Welcome to European Tribune. It's gone a bit quiet around here these days, but it's still going.
Thing is, a lot of these designs are much closer to deployment than they look - for example, the materials science of a low temperature molten salt reactor is entirely a solved problem - if you aim to run it at 4-500 degrees known and proven nuclear steels are just fine, and there is essentially no research left to do other than "Build a FOAK prototype towards commercial deployment". Which is a 4-5 billion euros project, and nobody in nuclear energy research has that kind of budget other than ITER. So instead you get 20 year research timelines where material engineers try to put together alloys that can hold up against neutron bombardment and operating temperatures of 900-1000 degrees. And stick those alloys into conventional research reactors and other esoterica aiming at building a technically sweet reactor.. in 30 years.  Because alloy research and computer simulations of theoretical high-temperature reactor designs can be done on a much smaller budget, you can demonstrate progress, publish and so on.
This doesnt mean that a fourth generation design couldnt be tested and deployed in < a decade.
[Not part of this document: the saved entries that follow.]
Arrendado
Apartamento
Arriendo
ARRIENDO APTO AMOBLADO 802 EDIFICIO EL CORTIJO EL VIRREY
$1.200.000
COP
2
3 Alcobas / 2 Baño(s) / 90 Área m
Because that could be done - it just means it would take a serious budget and political will enough to dictate that features that would be nice but are not essential for electricity production can take a hike, and that concrete is going to get poured and steel bent.
Which would probably meet quite considerable resistance from both black and green interest groups.
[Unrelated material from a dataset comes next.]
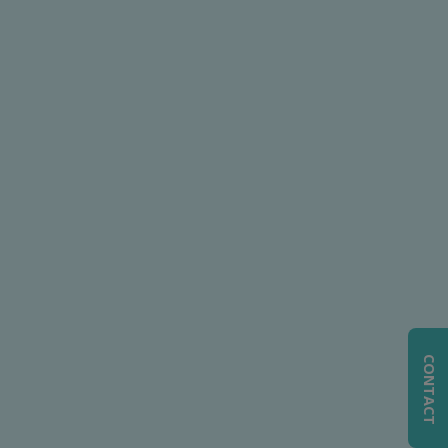
CONTACT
- as passively safe low waste reactor design which was honestly cheaper than coal would kill the entire economic rationale of coal, gas and green energy technologies stone dead.

The very high temperatures are intended for thermolysis of hydrogen. Not really a priority, because the hydrogen economy is certainly going to loose out to improved battery tech, and not really the brightest idea ever to begin with anyway. - you really want reactors who dedicate their entire primary energyout put to thermolysis of hydrogen on site? Because that can go boom.